=== Supplied material ===

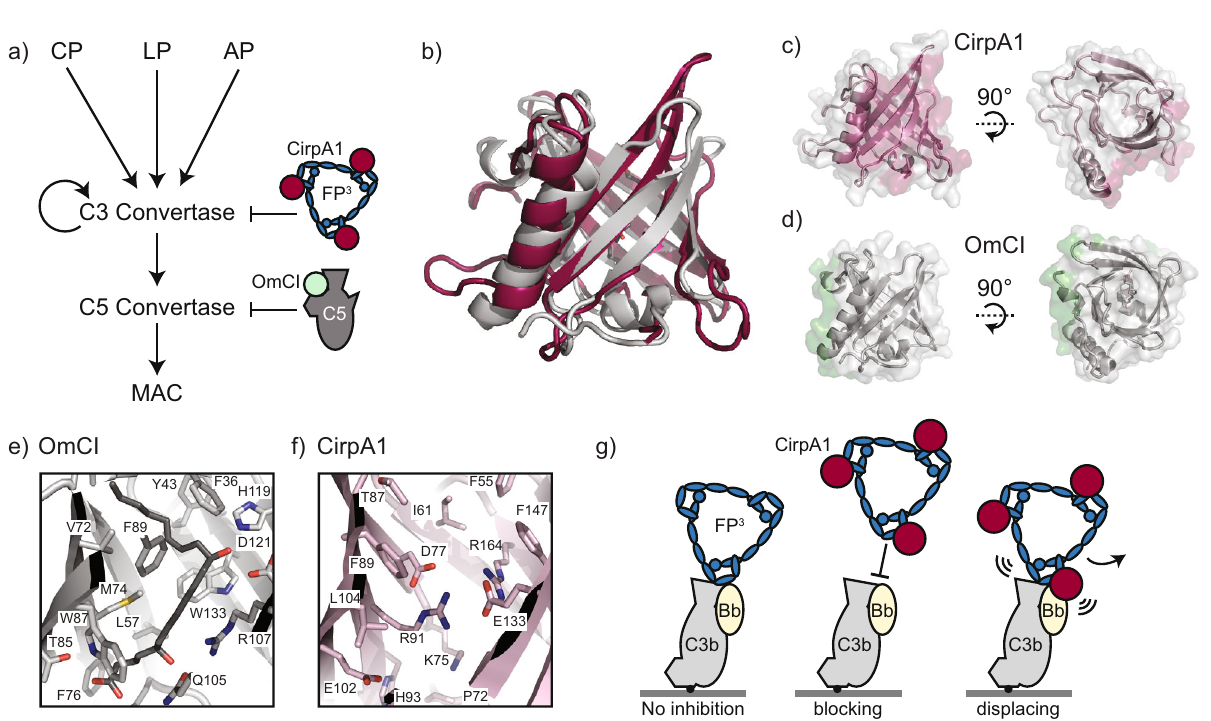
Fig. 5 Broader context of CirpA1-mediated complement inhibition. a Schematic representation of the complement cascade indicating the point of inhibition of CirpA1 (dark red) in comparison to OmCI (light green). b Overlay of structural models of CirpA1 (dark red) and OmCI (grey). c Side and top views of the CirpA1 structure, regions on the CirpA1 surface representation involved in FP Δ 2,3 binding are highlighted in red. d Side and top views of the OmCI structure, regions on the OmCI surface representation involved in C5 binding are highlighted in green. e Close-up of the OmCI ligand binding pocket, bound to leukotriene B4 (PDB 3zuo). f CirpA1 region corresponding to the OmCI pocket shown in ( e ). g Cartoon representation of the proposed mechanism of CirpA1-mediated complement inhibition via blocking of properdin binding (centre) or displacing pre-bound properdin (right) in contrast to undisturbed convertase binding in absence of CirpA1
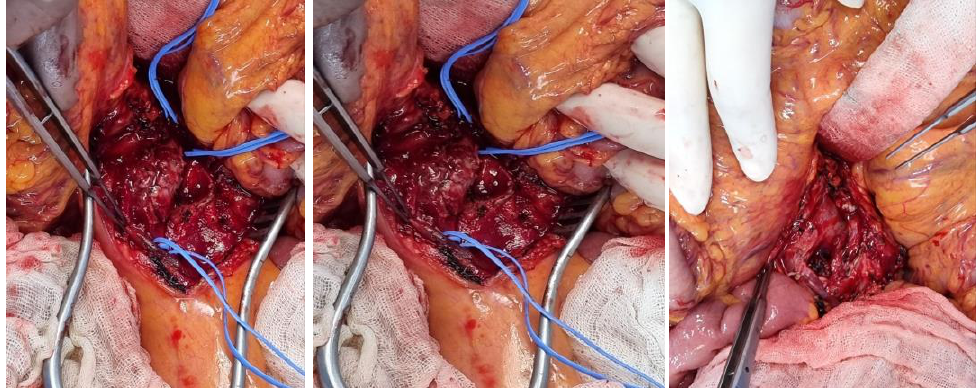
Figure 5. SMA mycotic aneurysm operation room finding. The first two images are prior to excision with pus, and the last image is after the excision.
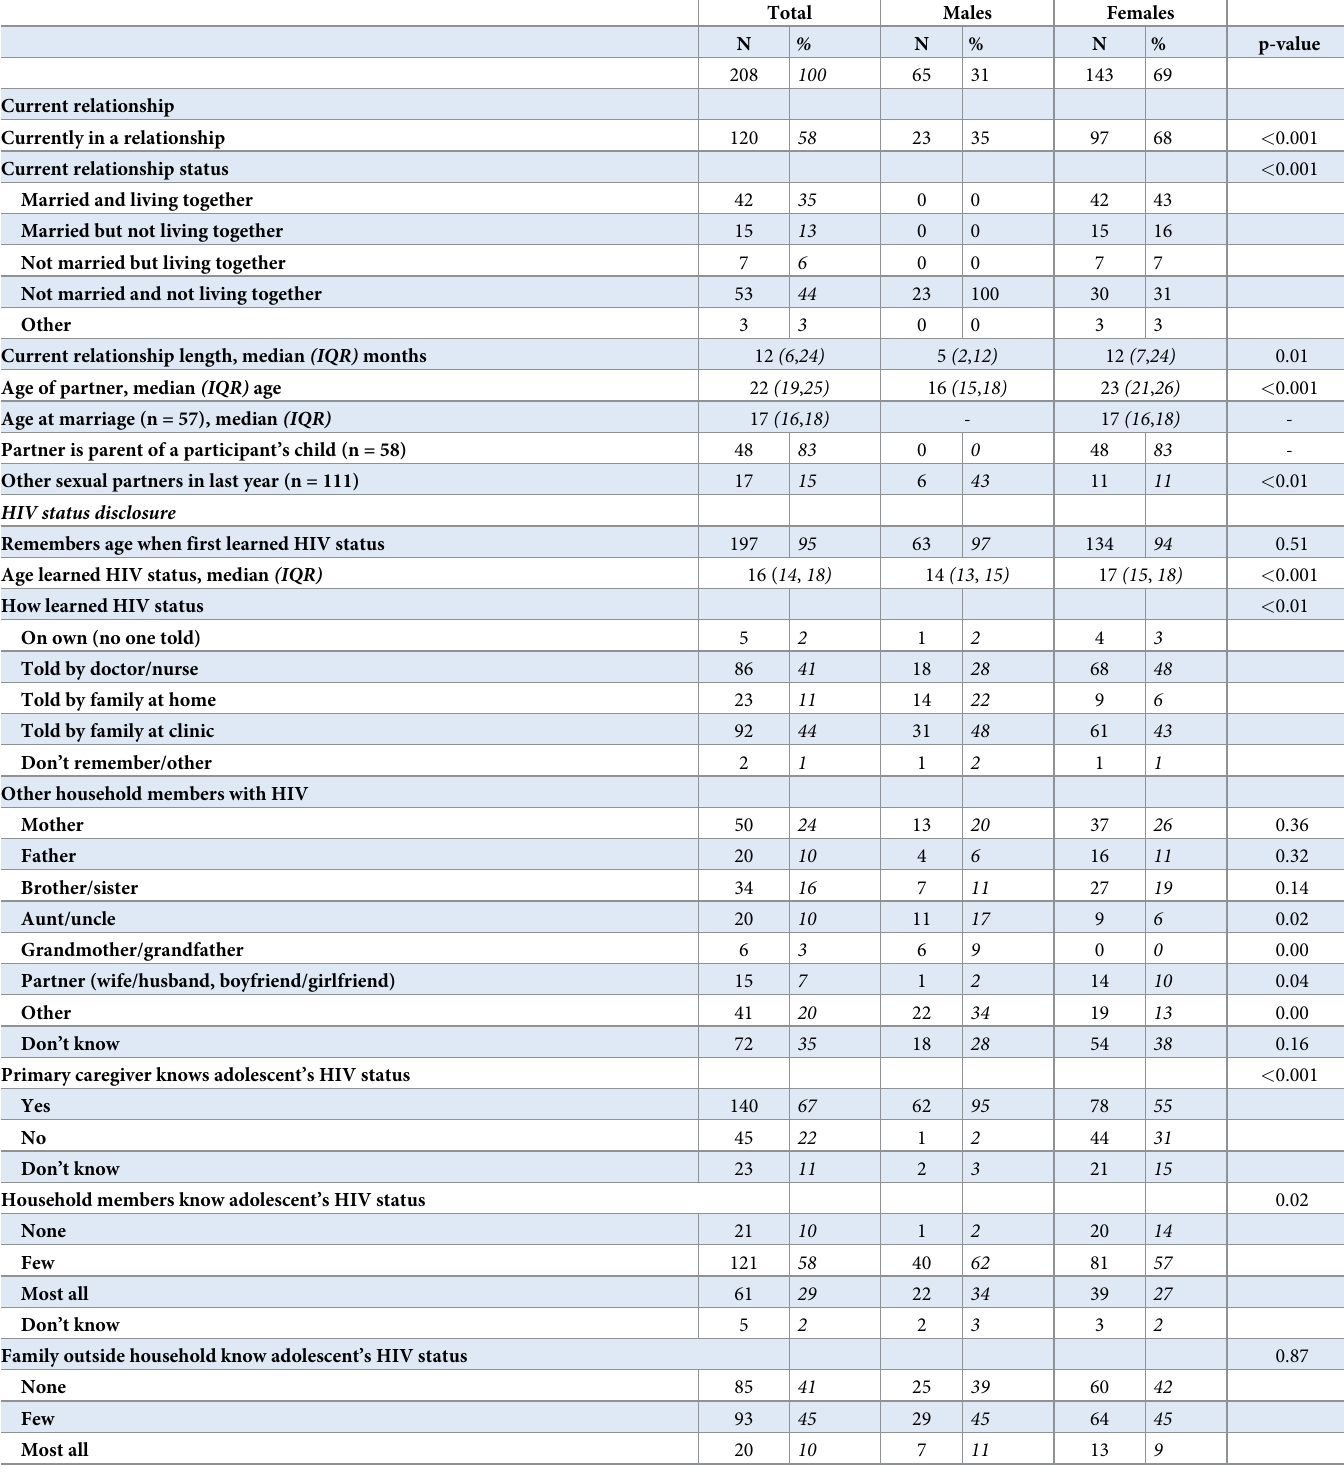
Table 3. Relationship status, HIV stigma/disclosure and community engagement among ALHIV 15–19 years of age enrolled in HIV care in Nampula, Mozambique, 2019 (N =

===

_Problem to solve_. The whole listing should be printed again exactly as written, images excluded.

_Result of this exercise_.
Fig. 5 Broader context of CirpA1-mediated complement inhibition. a Schematic representation of the complement cascade indicating the point of inhibition of CirpA1 (dark red) in comparison to OmCI (light green). b Overlay of structural models of CirpA1 (dark red) and OmCI (grey). c Side and top views of the CirpA1 structure, regions on the CirpA1 surface representation involved in FP Δ 2,3 binding are highlighted in red. d Side and top views of the OmCI structure, regions on the OmCI surface representation involved in C5 binding are highlighted in green. e Close-up of the OmCI ligand binding pocket, bound to leukotriene B4 (PDB 3zuo). f CirpA1 region corresponding to the OmCI pocket shown in ( e ). g Cartoon representation of the proposed mechanism of CirpA1-mediated complement inhibition via blocking of properdin binding (centre) or displacing pre-bound properdin (right) in contrast to undisturbed convertase binding in absence of CirpA1
Figure 5. SMA mycotic aneurysm operation room finding. The first two images are prior to excision with pus, and the last image is after the excision.
Table 3. Relationship status, HIV stigma/disclosure and community engagement among ALHIV 15–19 years of age enrolled in HIV care in Nampula, Mozambique, 2019 (N =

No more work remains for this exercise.